_Stated goal_. Filter the data below, copying out every line that contains the string "offsetDistance".

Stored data
↓↓↓

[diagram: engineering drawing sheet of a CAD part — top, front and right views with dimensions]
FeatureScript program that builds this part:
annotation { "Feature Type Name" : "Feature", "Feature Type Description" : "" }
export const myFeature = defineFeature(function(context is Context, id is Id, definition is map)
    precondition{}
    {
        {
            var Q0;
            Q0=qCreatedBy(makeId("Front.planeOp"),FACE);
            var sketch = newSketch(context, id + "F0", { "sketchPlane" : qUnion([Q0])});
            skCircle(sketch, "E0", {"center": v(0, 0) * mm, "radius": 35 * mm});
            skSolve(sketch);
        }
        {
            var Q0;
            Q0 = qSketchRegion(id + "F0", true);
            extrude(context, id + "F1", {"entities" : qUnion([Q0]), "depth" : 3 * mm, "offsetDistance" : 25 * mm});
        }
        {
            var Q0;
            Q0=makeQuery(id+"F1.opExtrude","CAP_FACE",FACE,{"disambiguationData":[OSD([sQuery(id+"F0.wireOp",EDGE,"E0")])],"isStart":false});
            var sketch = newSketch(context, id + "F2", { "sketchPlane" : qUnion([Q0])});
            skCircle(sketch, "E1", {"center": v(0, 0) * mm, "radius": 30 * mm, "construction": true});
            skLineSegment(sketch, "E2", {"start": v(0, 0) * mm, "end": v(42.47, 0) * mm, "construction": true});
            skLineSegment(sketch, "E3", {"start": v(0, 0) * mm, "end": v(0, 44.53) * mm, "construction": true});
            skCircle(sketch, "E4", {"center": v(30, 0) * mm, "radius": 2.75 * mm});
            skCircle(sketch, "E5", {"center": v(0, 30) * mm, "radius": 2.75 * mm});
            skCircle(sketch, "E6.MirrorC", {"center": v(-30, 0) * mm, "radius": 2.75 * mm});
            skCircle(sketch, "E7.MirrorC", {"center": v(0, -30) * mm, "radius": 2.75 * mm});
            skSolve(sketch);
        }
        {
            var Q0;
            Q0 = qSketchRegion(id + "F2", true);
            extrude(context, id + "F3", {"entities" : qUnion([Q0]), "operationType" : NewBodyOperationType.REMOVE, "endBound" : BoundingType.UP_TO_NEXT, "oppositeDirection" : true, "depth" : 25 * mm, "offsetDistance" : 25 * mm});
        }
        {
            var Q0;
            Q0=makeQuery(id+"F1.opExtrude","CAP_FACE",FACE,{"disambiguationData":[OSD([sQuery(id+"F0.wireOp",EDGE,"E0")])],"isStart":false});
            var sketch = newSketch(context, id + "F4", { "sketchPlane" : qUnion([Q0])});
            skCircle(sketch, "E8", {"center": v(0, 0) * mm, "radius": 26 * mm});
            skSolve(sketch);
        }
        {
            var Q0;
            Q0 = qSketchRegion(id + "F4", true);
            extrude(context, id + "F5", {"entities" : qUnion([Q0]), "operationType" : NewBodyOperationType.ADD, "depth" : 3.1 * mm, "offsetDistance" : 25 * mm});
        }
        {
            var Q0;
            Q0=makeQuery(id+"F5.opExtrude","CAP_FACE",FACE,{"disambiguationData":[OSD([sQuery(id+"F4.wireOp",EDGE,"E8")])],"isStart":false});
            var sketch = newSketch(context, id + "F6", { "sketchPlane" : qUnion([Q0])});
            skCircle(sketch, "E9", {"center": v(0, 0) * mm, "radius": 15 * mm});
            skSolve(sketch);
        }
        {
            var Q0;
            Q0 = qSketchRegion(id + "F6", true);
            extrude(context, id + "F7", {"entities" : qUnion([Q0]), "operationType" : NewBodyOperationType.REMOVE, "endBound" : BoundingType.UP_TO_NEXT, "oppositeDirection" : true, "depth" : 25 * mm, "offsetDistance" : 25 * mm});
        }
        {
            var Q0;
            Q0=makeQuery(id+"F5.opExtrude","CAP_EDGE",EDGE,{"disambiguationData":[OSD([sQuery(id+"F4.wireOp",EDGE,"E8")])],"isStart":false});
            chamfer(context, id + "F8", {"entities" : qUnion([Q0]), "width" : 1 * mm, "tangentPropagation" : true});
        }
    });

↑↑↑
↓↓↓

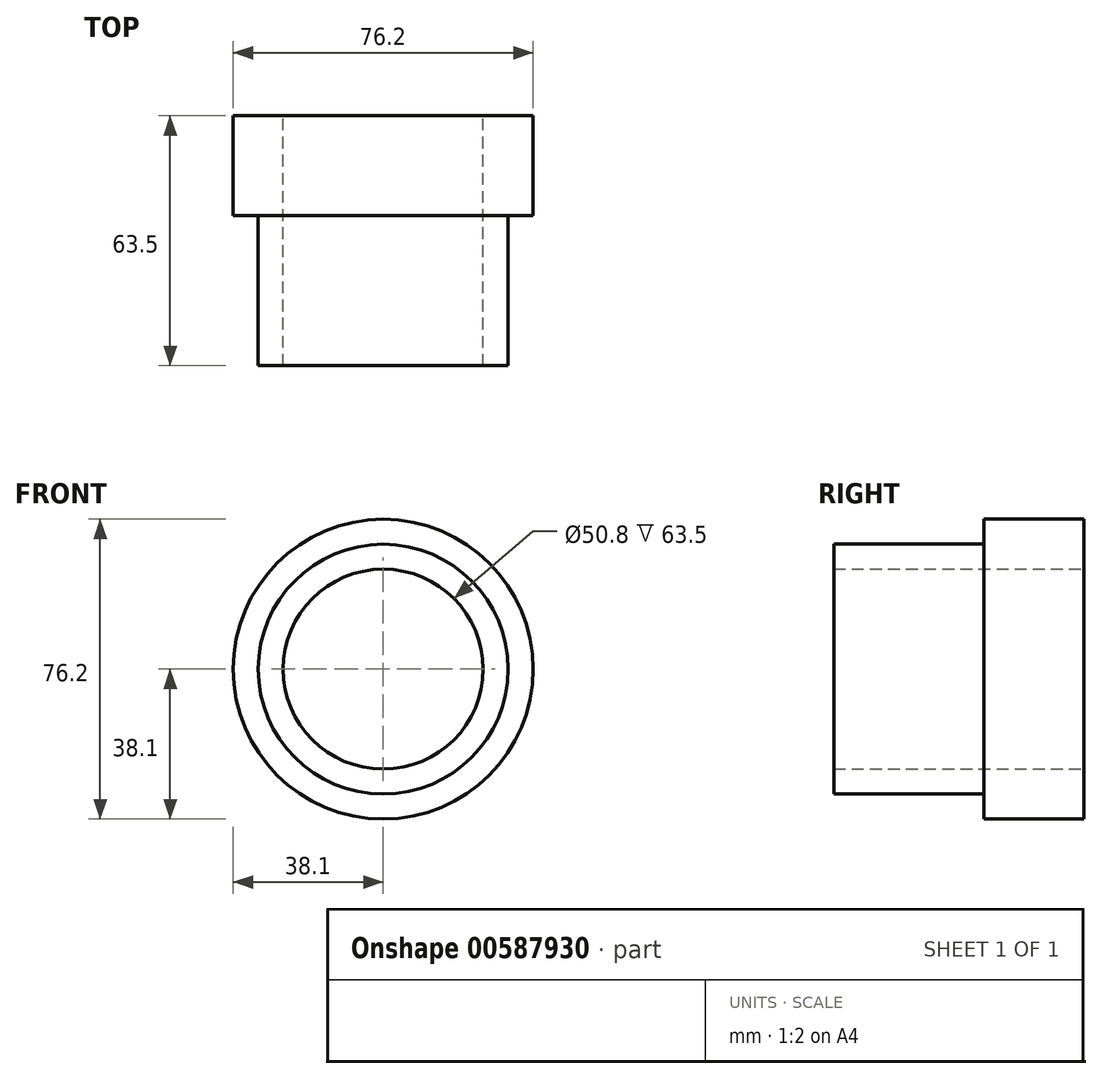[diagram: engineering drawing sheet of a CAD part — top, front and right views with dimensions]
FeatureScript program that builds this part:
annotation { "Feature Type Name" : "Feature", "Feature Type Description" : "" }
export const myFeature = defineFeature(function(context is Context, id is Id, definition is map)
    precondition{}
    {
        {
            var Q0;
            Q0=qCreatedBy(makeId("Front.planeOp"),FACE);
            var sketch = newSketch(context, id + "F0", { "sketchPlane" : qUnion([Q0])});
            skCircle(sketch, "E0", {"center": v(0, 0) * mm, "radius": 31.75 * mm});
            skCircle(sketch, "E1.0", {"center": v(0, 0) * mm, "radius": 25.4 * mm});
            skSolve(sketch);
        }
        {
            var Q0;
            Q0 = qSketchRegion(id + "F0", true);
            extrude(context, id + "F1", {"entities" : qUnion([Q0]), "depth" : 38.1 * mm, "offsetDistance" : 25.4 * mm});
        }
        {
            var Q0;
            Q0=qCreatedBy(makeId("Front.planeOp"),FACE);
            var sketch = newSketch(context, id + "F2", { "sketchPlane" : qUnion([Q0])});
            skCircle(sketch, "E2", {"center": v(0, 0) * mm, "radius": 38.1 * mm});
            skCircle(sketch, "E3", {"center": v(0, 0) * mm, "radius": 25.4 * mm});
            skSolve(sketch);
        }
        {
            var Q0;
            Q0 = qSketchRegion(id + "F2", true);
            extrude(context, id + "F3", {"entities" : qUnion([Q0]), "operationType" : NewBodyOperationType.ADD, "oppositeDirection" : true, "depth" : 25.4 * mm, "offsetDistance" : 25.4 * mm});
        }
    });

↑↑↑

_Result of this task_.
            extrude(context, id + "F1", {"entities" : qUnion([Q0]), "depth" : 3 * mm, "offsetDistance" : 25 * mm});
            extrude(context, id + "F3", {"entities" : qUnion([Q0]), "operationType" : NewBodyOperationType.REMOVE, "endBound" : BoundingType.UP_TO_NEXT, "oppositeDirection" : true, "depth" : 25 * mm, "offsetDistance" : 25 * mm});
            extrude(context, id + "F5", {"entities" : qUnion([Q0]), "operationType" : NewBodyOperationType.ADD, "depth" : 3.1 * mm, "offsetDistance" : 25 * mm});
            extrude(context, id + "F7", {"entities" : qUnion([Q0]), "operationType" : NewBodyOperationType.REMOVE, "endBound" : BoundingType.UP_TO_NEXT, "oppositeDirection" : true, "depth" : 25 * mm, "offsetDistance" : 25 * mm});
            extrude(context, id + "F1", {"entities" : qUnion([Q0]), "depth" : 38.1 * mm, "offsetDistance" : 25.4 * mm});
            extrude(context, id + "F3", {"entities" : qUnion([Q0]), "operationType" : NewBodyOperationType.ADD, "oppositeDirection" : true, "depth" : 25.4 * mm, "offsetDistance" : 25.4 * mm});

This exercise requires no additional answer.